6. Festin
Bateau, procession de limousines, hélico, tout y passe, jusqu'à ce qu'on ait récupéré tous nos nababs. Madjid fait partie du lot, suivi d'Aziz, les yeux fermés, à la recherche de son lien perdu avec Allah*.
Le soir : réception. En apéritif, sirops de dattes aromatisés, avec les macarons. La première dégustation d'une toute nouvelle recette d'un grand chef trois étoiles, roux, chapeau de paille et poncho noir, ça n'est pas rien !
Je circule entre les tables, avec Ahmed et Jamal pour me seconder, chargés de plateaux, veillant soigneusement à ce que chacun se serve selon ses goûts. Vu les félicitations, j'ai de quoi être fier, même si on doit faire attention. Faut pas non plus qu'ils se gavent. Le dîner est à suivre, et il faut qu'ils puissent survivre...
Une fois mes nababs installés à table, par souci d'humanité, je fais servir l'ensemble des gardes du corps : « Prenez les gars, servez-vous, faites pas la fine bouche. Me remerciez pas. Fée générosité, ma marraine, m'inspire... ».

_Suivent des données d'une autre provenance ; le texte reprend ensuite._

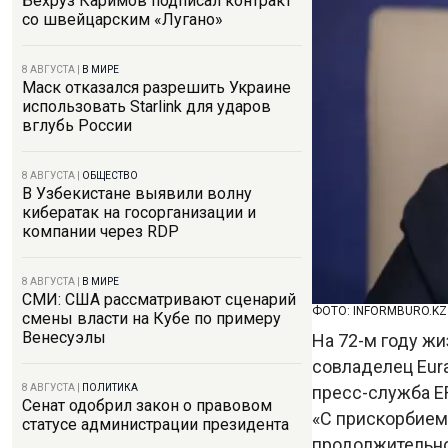
Бехруз Каримов подписал контракт
со швейцарским «Лугано»
8 АВГУСТА
|
В МИРЕ
Маск отказался разрешить Украине
использовать Starlink для ударов
вглубь России
8 АВГУСТА
|
ОБЩЕСТВО
В Узбекистане выявили волну
кибератак на госорганизации и
компании через RDP
8 АВГУСТА
|
В МИРЕ
СМИ: США рассматривают сценарий
ФОТО: INFORMBURO.KZ
смены власти на Кубе по примеру
Венесуэлы
На 72-м году ж
совладелец Eura
пресс-служба E
8 АВГУСТА
|
ПОЛИТИКА
Сенат одобрил закон о правовом
«С прискорбием 
статусе администрации президента
продолжительно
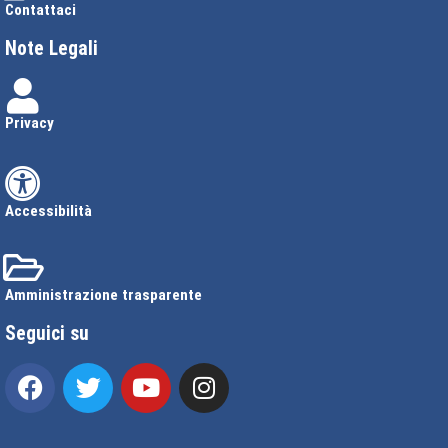
Contattaci
Note Legali
Privacy
Accessibilità
Amministrazione trasparente
Seguici su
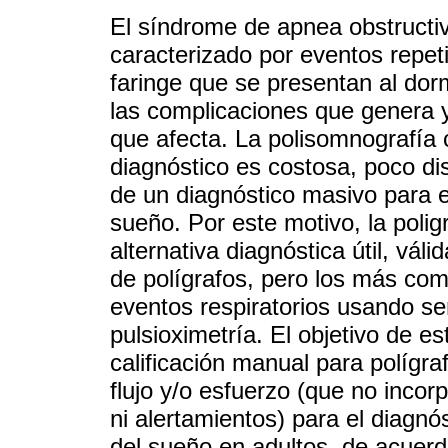
El síndrome de apnea obstructiv
caracterizado por eventos repetit
faringe que se presentan al dor
las complicaciones que genera y
que afecta. La polisomnografía 
diagnóstico es costosa, poco di
de un diagnóstico masivo para e
sueño. Por este motivo, la polig
alternativa diagnóstica útil, váli
de polígrafos, pero los más com
eventos respiratorios usando señ
pulsioximetría. El objetivo de e
calificación manual para polígra
flujo y/o esfuerzo (que no inco
ni alertamientos) para el diagn
del sueño en adultos, de acuerd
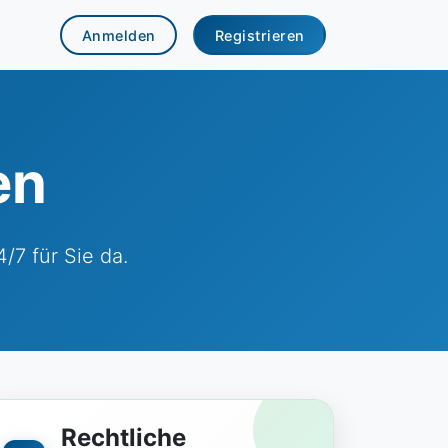
Anmelden
Registrieren
en
/7 für Sie da.
Rechtliche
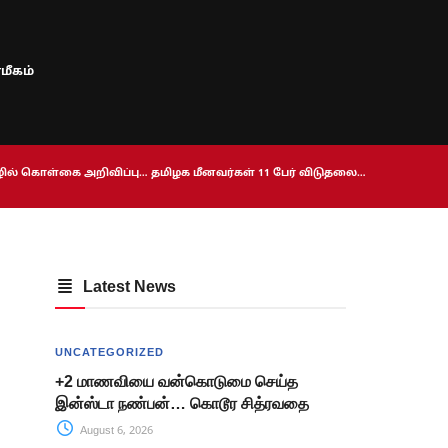
மீகம்
ொழில் கொள்கை அறிவிப்பு… தமிழக மீனவர்கள் 11 பேர் விடுதலை…
Latest News
UNCATEGORIZED
+2 மாணவியை வன்கொடுமை செய்த
இன்ஸ்டா நண்பன்… கொடூர சித்ரவதை
August 6, 2026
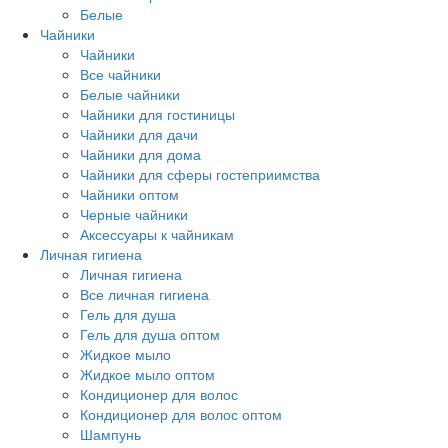
Белые
Чайники
Чайники
Все чайники
Белые чайники
Чайники для гостиницы
Чайники для дачи
Чайники для дома
Чайники для сферы гостеприимства
Чайники оптом
Черные чайники
Аксессуары к чайникам
Личная гигиена
Личная гигиена
Все личная гигиена
Гель для душа
Гель для душа оптом
Жидкое мыло
Жидкое мыло оптом
Кондиционер для волос
Кондиционер для волос оптом
Шампунь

Deux heures après, vers la fin du dessert, début du bal.
Pour commencer, les gardes du corps : tout d'abord ceux qui se sont bâfrés, qui se roulent par terre, dans leur vomi, avec des hoquets. Ils font peine à voir.
Ils sont rapidement suivis de leurs camarades qui se sont moins goinfrés, puis du chargé d'affaire, de complexion fragile, et enfin des nababs, un par un. Aziz termine la procession, désormais protégé par Allah et par sa vocation ascétique.
Les nababs se lèvent, bien décidés à regagner leur chambre et à garder leur dignité, mais ils n'ont pas fait trois pas qu'ils s'effondrent, les uns sur les autres, roulant des yeux terrorisés, comme le petit personnel au black quand on les fout à la porte.
Et ils se mettent à vomir en hoquetant, eux aussi, sans aucun égard pour la moquette, désormais totalement irrécupérable.
Ahmed, toujours serein et surplombant, appelle les secours et prévient l'hôpital, sans oublier la police. Il a une profusion de brancards à sa disposition, et les malabars qu'il faut pour les remplir.
Conformément au plan prévu, je profite de la confusion pour rejoindre l'arrière-cuisine et retirer moustaches, favoris, perruque, poncho et chapeau de paille, que je fourre dans un grand sac, enfermé dans un placard, bien caché mais pas trop, juste ce qu'il faut pour que Gehrart, en commissaire, puisse faire fructifier.
Edouard, dans l'oreillette temporale me dit : « C'est bien Popol, c'est bien ; tu enfiles la cagoule et le masque anti-pollution qui sont dans la poche de ton blouson ; tu sors, décontracté ; tu te mêles aux badauds ; tranquille ; tu regardes si l'évacuation se passe bien ; tu nous informes ; et puis tu dégages ; instructions à suivre ».
Les nababs attirent toujours les foules. Alors les nababs fourrés à la ricine, en train de crever, tordus de douleur, vomissant partout !
Les gars de Tomy ont organisé en sus des fusillades dans la ville, quelque chose de bruyant, bien rythmé, avec des balles perdues, qui font péter les vitrines. Les pompiers sont là, évacuant les blessés, un vrai ballet, musique de sirènes, éclairage de gyrophares.
Pendant ce temps, la police ne sait plus où donner de la tête. Même après minuit, ça grossit de minute en minute, chaines de télévisions en prime. Comme par miracle, elles sont toutes là, caméra au poing, journalistes à l'attaque.
Il se murmure, dans la foule comme dans les média « Attaque bio terroriste, attaque bio terroriste, bio terrorisme : anthrax, biotox, asphix... asphix, anthrax, biotox... ». Des masques sortent des poches et tombent du ciel. Avec le mien et ma cagoule, je ne dépare pas.
Alors que je m'apprête à m'éclipser, Edouard, dans l'oreillette, me prend par surprise...
* Allusion au tome 1, Opération Désherbage, chapitre 22.